#### Supplied information
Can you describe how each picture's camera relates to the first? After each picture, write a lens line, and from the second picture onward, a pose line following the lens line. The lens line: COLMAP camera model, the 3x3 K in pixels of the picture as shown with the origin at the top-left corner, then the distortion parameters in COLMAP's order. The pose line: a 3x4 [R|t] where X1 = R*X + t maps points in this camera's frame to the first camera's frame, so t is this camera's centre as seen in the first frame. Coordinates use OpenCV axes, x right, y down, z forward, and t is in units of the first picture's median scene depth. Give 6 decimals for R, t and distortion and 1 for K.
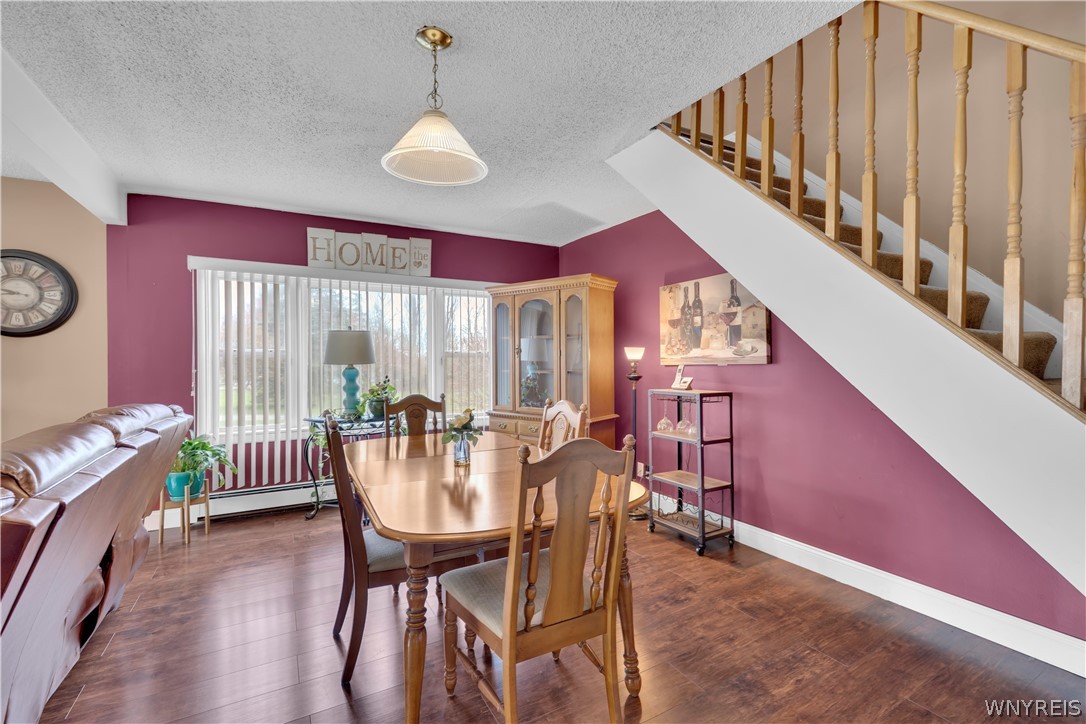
lens RADIAL K [[478.0, 0, 543.0], [0, 478.0, 362.0], [0, 0, 1]] dist [-0.004236, 0.001224]
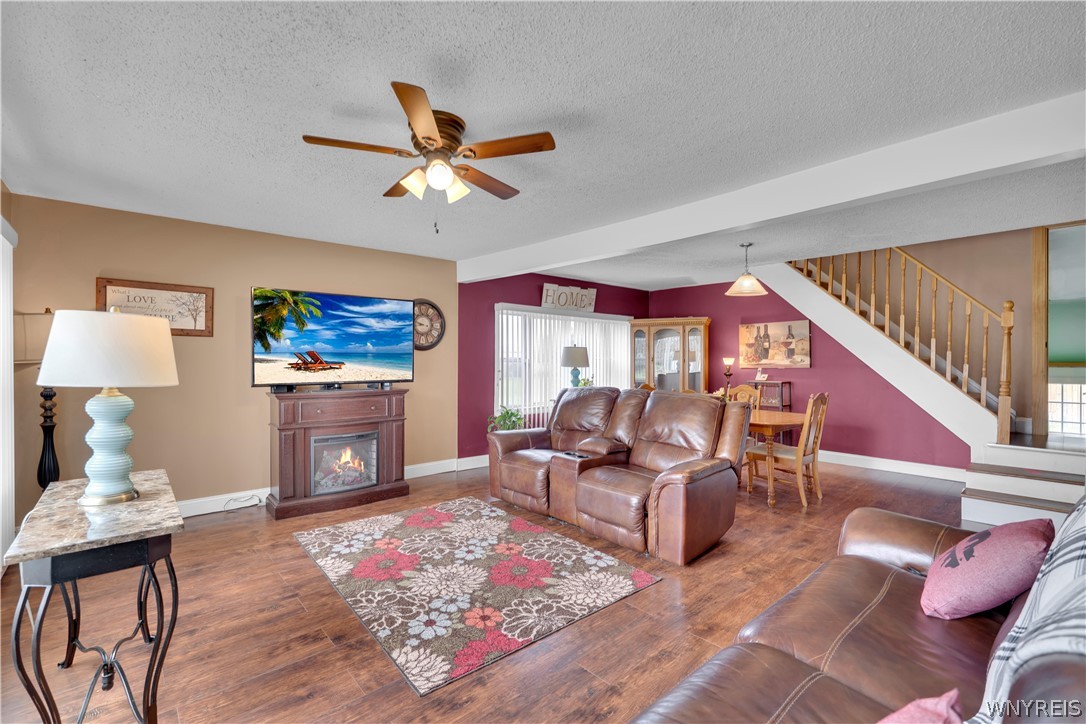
lens RADIAL K [[478.0, 0, 543.0], [0, 478.0, 362.0], [0, 0, 1]] dist [-0.004236, 0.001224]
pose [[0.976910, 0.004276, 0.213610, -0.983565], [-0.004308, 0.999991, -0.000320, -0.013881], [-0.213610, -0.000608, 0.976919, -0.691085]]
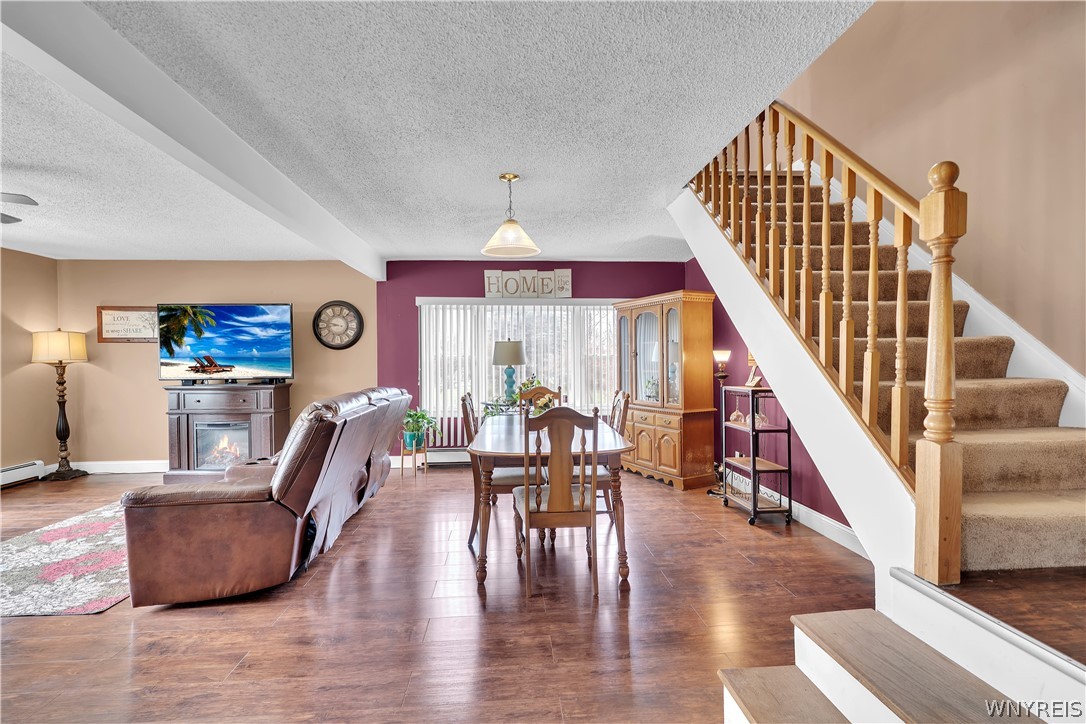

#### Your objective
Rewrite all of the lines above with "lens line" changed to "intrinsics line" wherever it occurs, keeping everything else identical. Leave the pictures out of your version.

#### Exercise answer
Can you describe how each picture's camera relates to the first? After each picture, write a intrinsics line, and from the second picture onward, a pose line following the intrinsics line. The intrinsics line: COLMAP camera model, the 3x3 K in pixels of the picture as shown with the origin at the top-left corner, then the distortion parameters in COLMAP's order. The pose line: a 3x4 [R|t] where X1 = R*X + t maps points in this camera's frame to the first camera's frame, so t is this camera's centre as seen in the first frame. Coordinates use OpenCV axes, x right, y down, z forward, and t is in units of the first picture's median scene depth. Give 6 decimals for R, t and distortion and 1 for K.
lens RADIAL K [[478.0, 0, 543.0], [0, 478.0, 362.0], [0, 0, 1]] dist [-0.004236, 0.001224]
lens RADIAL K [[478.0, 0, 543.0], [0, 478.0, 362.0], [0, 0, 1]] dist [-0.004236, 0.001224]
pose [[0.976910, 0.004276, 0.213610, -0.983565], [-0.004308, 0.999991, -0.000320, -0.013881], [-0.213610, -0.000608, 0.976919, -0.691085]]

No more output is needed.